# Free Jet 3221373 model BD-920N metal lathe



## Mike D (Oct 18, 2012)

I have a friend that is giving me a Jet 321373 Model BD-920N metal lathe with the stand. It's an older version of the BD-920N. It looks to be in the old Jet paint scheme. Do any of you folks have any experience with this lathe or know anything about it?


----------



## thewishman (Oct 18, 2012)

I DO know that the price is hard to beat. Congrats!


----------



## Mike D (Oct 18, 2012)

It's got some cleaning that has to be done to it but the price is right, 2 tanks of gas to go get it so not bad at all.


----------



## Mike D (Oct 19, 2012)

These are the specs on the lathe:
BELT DRIVE BENCH LATHE

· Spindle supported by precision tapered roller bearings
· Hardened and ground bedways
· Power longitudinal feed allows threading
· Standard 1-1/2" x 8 TPI spindle mount allows for many aftermarket accessories
· Reversing switch included for added versatility
· Backlash adjustments provided throughout the carriage
· Tailstock is adjustable for taper cuts
· Quick-change gear box provides wide range of inch and metric threads

· 7" four-jaw and 4" three-jaw chuck with threaded back plate
· Face plate
· Four-way tool post
· Single tool post
· Steady and follow rest
· Metric change gears
· Centers
· Threading dial

Will I be able to turn stainless for pens on this lathe? I'm also looking to buy a BEALL COLLET CHUCK for my wood lathe that has a 1 X 8 TPI spindle and the metal lathe has a 1-1/2 X 8 TPI spindle, can the BEALL COLLET CHUCK be adapted to be used on both? Or will I have to buy a separate chuck?


----------



## bluwolf (Oct 19, 2012)

This is the Grizzly manual for their version of your lathe. I know yours is a Jet but they're virtually the same machine and Grizzly's manuals are much better. Of course it wouldn't hurt to have the manual for your own machine also

http://cdn0.grizzly.com/manuals/g4000_m.pdf

Probably the weakest link on that machine is the 2 bolt compound mount. Little Machine Shop has a replacement plate that uses 4 bolts, much better. Don't forget the mounting hardware sold separately.
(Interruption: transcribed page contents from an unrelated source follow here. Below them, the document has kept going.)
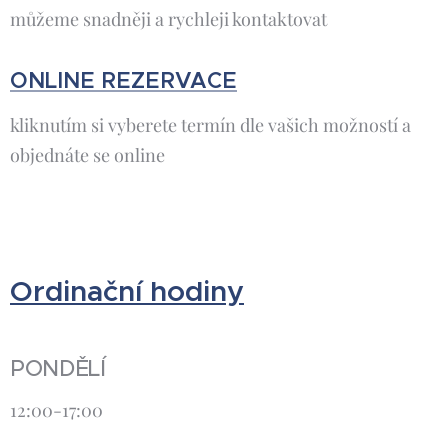
můžeme snadněji a rychleji kontaktovat
ONLINE REZERVACE
kliknutím si vyberete termín dle vašich možností a
objednáte se online
Ordinační hodiny
PONDĚLÍ
12:00-17:00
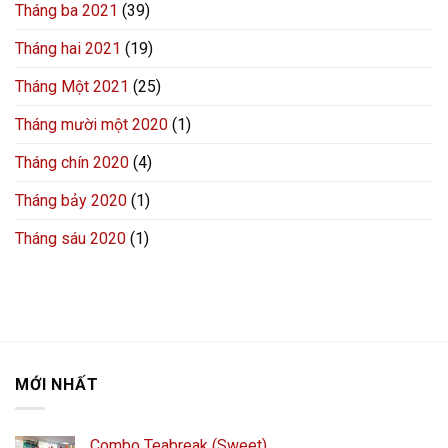
Tháng ba 2021
(39)
Tháng hai 2021
(19)
Tháng Một 2021
(25)
Tháng mười một 2020
(1)
Tháng chín 2020
(4)
Tháng bảy 2020
(1)
Tháng sáu 2020
(1)
MỚI NHẤT
Combo Teabreak (Sweet)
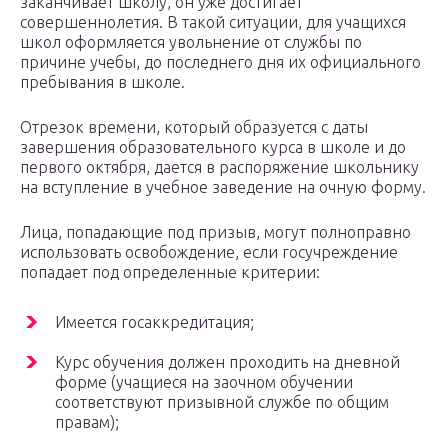
заканчивает школу, он уже достигает
совершеннолетия. В такой ситуации, для учащихся
школ оформляется увольнение от службы по
причине учебы, до последнего дня их официального
пребывания в школе.
Отрезок времени, который образуется с даты
завершения образовательного курса в школе и до
первого октября, дается в распоряжение школьнику
на вступление в учебное заведение на очную форму.
Лица, попадающие под призыв, могут полноправно
использовать освобождение, если госучреждение
попадает под определенные критерии:
Имеется госаккредитация;
Курс обучения должен проходить на дневной
форме (учащиеся на заочном обучении
соответствуют призывной службе по общим
правам);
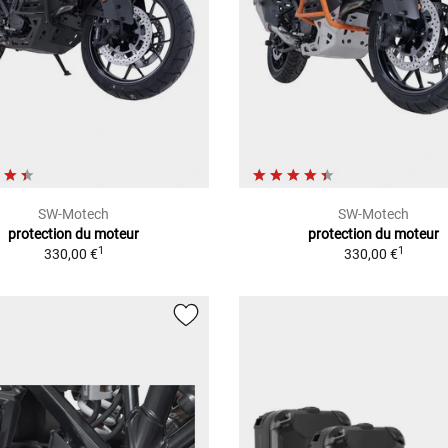
SW-Motech
SW-Motech
protection du moteur
protection du moteur
1
1
330,00 €
330,00 €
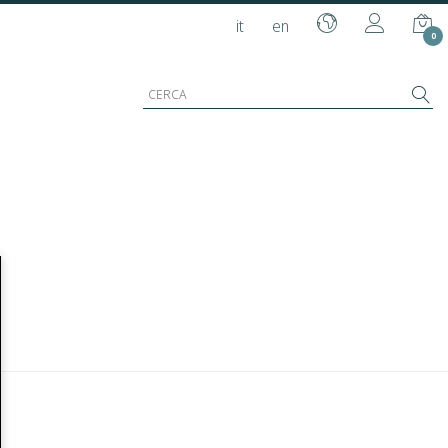
it
en
0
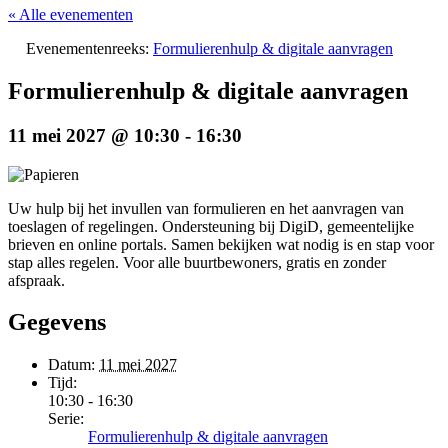
« Alle evenementen
Evenementenreeks:
Formulierenhulp & digitale aanvragen
Formulierenhulp & digitale aanvragen
11 mei 2027 @ 10:30
-
16:30
Uw hulp bij het invullen van formulieren en het aanvragen van
toeslagen of regelingen. Ondersteuning bij DigiD, gemeentelijke
brieven en online portals. Samen bekijken wat nodig is en stap voor
stap alles regelen. Voor alle buurtbewoners, gratis en zonder
afspraak.
Gegevens
Datum:
11 mei 2027
Tijd:
10:30 - 16:30
Serie:
Formulierenhulp & digitale aanvragen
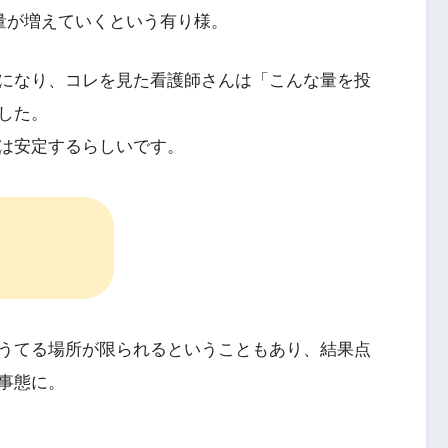
量が増えていくという有り様。
になり、コレを見た看護師さんは「こんな量を投
した。
は安定するらしいです。
うてる場所が限られるということもあり、結果点
事態に。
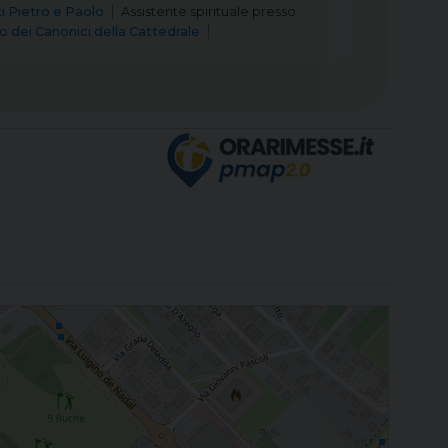
 Pietro e Paolo
Assistente spirituale
presso
o dei Canonici della Cattedrale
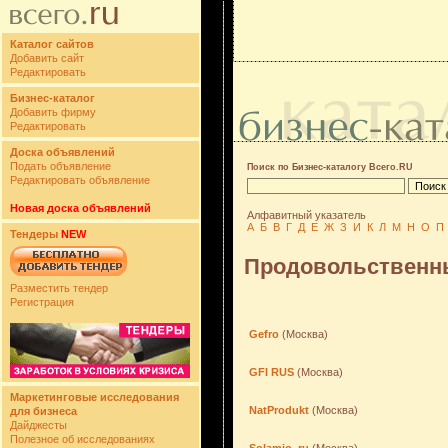
Каталог сайтов
Добавить сайт
Редактировать
Бизнес-каталог
Добавить фирму
Редактировать
Доска объявлений
Подать объявление
Поиск по Бизнес-каталогу Всего.RU
Редактировать объявление
Новая доска объявлений
Алфавитный указатель
А
Б
В
Г
Д
Е
Ж
З
И
К
Л
М
Н
О
П
Тендеры
NEW
Продовольственны
Разместить тендер
Регистрация
Gefro
(Москва)
GFI RUS
(Москва)
Маркетинговые исследования
NatProdukt
(Москва)
для бизнеса
Дайджесты
Полезное об исследованиях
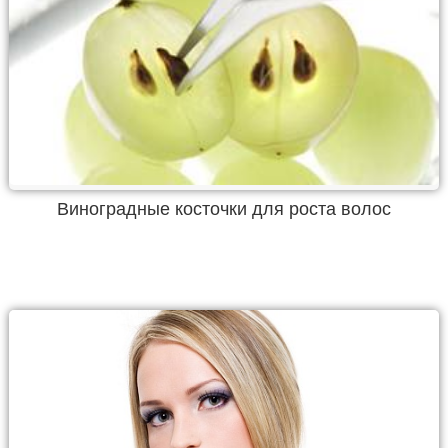
Виноградные косточки для роста волос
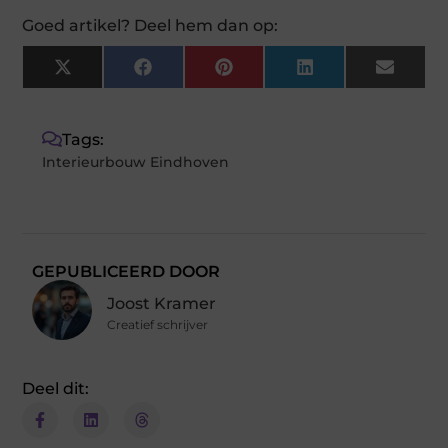
Goed artikel? Deel hem dan op:
X
Facebook
Pinterest
LinkedIn
Email
(Twitter)
Tags:
Interieurbouw Eindhoven
GEPUBLICEERD DOOR
Joost Kramer
Creatief schrijver
Deel dit:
Four Bolt Compound Hold Down for 9x20 Lathe - LittleMachineShop.com

Then there's the Yahoo group for this lathe. Lots of good info there.

9x20Lathe : 9x20Lathe

Once you sift through some of that, you'll have plenty of questions.:biggrin: Depending on what kind of tooling you get with it, that's whole 'nuther can of worms.

Mike


----------



## Mike D (Oct 19, 2012)

Mike thanks for the links, manual & info, I'll check them out. Thanks again.


----------



## ironman123 (Oct 19, 2012)

There is another 9x20 site and I think he has a Jet. Steve Bedair.

*bedair*.org/9x20camlock/9x20project.html 
 
I have made some of his mods on by 9 X20 (HF)
 
Also on the 9 X 20 Lathe group, there is the "DoNut" Tool Post base.
 
Ray


----------



## Mike D (Oct 19, 2012)

ironman123 said:


> There is another 9x20 site and I think he has a Jet. Steve Bedair.
> 
> *bedair*.org/9x20camlock/9x20project.html
> 
> ...



Thanks Ray for the link. Some very good information and mods. Once I get the lathe home and cleaned up I'm sure I will be incorporating some of these mods on mine. Thanks again!


----------